I am writing this for everyone who followed me on my journey.
I feel great. I am not a person who has never had MS, but I am working on ridding myself of feeling that way. I live in Florida. I love it here. My family and I go the beach every weekend! This is more than I ever thought I would get to be able to do! I walk unassisted on the beach. I spend hours sitting outside and swimming and riding bikes!

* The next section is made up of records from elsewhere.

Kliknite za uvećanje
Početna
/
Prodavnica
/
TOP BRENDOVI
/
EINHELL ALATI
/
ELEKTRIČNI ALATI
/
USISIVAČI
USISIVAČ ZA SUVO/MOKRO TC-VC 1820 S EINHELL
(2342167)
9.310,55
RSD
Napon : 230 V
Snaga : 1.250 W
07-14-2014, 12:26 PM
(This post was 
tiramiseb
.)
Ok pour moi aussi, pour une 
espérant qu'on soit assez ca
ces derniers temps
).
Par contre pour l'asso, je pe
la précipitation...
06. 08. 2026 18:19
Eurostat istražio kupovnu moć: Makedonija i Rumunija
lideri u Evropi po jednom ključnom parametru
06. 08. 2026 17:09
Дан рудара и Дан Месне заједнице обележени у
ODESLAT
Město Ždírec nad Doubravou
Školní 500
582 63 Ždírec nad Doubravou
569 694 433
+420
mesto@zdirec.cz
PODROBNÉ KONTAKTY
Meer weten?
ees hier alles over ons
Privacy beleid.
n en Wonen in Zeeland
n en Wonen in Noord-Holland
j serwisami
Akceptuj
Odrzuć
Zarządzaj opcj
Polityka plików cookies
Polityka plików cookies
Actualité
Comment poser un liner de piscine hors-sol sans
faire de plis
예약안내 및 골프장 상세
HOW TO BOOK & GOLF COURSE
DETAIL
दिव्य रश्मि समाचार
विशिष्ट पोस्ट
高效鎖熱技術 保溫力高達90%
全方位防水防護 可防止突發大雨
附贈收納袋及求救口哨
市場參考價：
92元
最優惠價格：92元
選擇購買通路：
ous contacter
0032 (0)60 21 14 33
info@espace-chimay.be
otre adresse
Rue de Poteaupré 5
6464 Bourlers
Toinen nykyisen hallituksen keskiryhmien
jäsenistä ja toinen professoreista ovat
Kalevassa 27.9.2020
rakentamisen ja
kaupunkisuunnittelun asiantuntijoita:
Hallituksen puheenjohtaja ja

Mitchell is in pre-K this year and for the first time in about 9 years I have 3 hours of alone time! I do stuff around the house. I do a lot of reading. For those of you who recommended Hunger Games. Thank you. I’m on the third one and I loved them. I go shopping. I’m still a little apprehensive about going into the smaller, delicate stores. But you know what? Every time I take the chance, I can do it! If you don’t know, I can’t explain it, but damn if you do… Well, anyway my legs still hurt but I think it’s because they are sore from over usage. Lol. The point is, it worked. I am not taking shots everyday. I not sitting at my house getting worse. I am at least trying new things. If you are apprehensive about trying this procedure don’t be. Yeah a lot of the stuff sucked real bad and a lot of it was pretty painful and I lost ALL my hair but I would not be here this way!! And you know what? I really like it here. People tell me I’m so brave to have done this, but for my children how could I not?
I went to Birmingham, AL a couple weeks ago to have an MRI at Alabama Neurology Associates with Dr. Emily Riser, she reviewed the scans and called to tell me there were NO LESIONS! My husband and I plan on going back to Chicago to see Dr. Burt for a check up maybe in January for our ten year wedding anniversary?